▸ **What you should do**
Copy out every line holding the string "more" from the records below.

#### Data for review

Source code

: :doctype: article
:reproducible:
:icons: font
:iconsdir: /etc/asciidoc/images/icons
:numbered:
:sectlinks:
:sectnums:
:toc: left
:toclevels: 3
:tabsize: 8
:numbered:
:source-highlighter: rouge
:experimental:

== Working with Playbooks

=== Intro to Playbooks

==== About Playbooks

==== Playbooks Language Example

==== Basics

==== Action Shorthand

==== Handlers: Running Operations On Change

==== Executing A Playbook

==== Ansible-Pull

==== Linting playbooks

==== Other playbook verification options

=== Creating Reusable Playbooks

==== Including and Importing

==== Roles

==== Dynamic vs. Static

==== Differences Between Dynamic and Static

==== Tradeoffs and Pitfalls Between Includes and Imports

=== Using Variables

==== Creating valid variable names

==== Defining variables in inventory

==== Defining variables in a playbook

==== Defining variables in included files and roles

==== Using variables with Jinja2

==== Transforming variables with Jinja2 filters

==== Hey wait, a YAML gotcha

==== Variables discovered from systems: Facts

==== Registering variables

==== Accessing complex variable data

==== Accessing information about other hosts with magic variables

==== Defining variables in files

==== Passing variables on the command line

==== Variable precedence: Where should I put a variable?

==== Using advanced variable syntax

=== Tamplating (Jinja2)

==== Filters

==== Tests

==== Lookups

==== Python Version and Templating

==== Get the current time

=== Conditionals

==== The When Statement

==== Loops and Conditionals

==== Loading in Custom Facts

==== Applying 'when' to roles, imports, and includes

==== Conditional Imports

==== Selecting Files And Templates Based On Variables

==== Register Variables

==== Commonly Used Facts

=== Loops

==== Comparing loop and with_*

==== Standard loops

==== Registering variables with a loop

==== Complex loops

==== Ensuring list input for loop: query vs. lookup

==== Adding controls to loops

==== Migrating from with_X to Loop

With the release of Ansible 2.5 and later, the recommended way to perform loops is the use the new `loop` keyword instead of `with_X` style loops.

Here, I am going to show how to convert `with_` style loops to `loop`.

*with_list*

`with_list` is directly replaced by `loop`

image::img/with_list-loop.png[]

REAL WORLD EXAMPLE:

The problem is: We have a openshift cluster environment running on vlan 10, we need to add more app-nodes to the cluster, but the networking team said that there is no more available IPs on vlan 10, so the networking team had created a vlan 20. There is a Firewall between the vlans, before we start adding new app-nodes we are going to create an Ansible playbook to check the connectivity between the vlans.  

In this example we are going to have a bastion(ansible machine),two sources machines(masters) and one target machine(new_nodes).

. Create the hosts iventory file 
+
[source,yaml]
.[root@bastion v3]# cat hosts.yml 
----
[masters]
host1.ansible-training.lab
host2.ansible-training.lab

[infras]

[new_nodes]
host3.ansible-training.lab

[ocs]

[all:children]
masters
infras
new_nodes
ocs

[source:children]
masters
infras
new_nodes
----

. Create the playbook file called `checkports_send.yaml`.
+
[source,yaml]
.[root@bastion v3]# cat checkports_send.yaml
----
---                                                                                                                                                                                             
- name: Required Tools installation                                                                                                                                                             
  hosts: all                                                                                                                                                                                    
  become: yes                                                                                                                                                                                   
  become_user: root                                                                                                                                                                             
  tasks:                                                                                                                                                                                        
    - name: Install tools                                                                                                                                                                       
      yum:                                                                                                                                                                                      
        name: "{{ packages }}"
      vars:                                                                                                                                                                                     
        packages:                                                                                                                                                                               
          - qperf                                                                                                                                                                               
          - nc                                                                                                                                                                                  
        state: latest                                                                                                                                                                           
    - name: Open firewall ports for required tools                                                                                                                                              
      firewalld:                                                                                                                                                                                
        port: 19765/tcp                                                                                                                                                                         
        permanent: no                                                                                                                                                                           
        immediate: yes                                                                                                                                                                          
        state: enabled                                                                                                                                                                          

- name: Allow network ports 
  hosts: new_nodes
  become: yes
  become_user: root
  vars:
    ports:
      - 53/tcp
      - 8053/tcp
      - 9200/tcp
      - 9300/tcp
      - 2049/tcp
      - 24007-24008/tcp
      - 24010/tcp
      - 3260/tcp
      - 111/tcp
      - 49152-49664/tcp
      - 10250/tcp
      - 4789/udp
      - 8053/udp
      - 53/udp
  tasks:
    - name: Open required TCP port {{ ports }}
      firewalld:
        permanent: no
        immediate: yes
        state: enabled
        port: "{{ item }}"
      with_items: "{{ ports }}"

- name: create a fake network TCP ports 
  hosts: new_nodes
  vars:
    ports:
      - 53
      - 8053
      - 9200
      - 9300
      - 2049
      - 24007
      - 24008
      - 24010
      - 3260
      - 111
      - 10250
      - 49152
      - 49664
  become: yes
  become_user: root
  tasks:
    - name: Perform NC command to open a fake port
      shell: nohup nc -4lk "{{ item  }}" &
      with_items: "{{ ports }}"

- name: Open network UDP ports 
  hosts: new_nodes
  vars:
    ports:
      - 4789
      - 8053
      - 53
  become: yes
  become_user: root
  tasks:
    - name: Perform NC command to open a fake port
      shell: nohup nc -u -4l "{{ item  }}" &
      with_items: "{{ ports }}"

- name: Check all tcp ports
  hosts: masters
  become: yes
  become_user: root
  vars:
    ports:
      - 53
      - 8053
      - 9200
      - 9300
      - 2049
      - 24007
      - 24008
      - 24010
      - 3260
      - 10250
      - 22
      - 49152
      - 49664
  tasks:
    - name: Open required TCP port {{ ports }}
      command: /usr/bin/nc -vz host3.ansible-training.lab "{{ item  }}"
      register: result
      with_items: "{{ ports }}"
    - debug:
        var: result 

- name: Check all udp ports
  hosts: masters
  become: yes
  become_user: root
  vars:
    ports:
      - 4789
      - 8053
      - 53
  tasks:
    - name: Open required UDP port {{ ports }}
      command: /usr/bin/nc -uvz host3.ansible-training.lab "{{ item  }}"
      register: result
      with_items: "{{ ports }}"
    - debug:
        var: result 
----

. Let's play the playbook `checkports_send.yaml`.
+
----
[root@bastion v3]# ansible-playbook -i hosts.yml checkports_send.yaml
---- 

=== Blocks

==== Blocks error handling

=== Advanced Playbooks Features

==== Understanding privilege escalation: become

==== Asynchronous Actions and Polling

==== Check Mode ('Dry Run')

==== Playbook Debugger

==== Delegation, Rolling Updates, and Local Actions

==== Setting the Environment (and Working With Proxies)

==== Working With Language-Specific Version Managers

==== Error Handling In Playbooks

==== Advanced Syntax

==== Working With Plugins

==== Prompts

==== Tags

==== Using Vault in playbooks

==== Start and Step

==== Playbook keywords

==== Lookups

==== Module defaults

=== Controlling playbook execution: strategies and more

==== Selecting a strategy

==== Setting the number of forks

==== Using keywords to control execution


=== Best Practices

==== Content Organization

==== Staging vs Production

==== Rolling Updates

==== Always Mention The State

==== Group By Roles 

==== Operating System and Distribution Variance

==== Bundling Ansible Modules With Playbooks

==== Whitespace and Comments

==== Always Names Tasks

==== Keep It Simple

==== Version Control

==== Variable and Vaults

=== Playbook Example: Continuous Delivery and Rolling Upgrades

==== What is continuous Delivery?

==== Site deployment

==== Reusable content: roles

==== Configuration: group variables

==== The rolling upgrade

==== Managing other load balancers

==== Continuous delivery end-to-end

########

▸ **Expected answer**
The problem is: We have a openshift cluster environment running on vlan 10, we need to add more app-nodes to the cluster, but the networking team said that there is no more available IPs on vlan 10, so the networking team had created a vlan 20. There is a Firewall between the vlans, before we start adding new app-nodes we are going to create an Ansible playbook to check the connectivity between the vlans.  
=== Controlling playbook execution: strategies and more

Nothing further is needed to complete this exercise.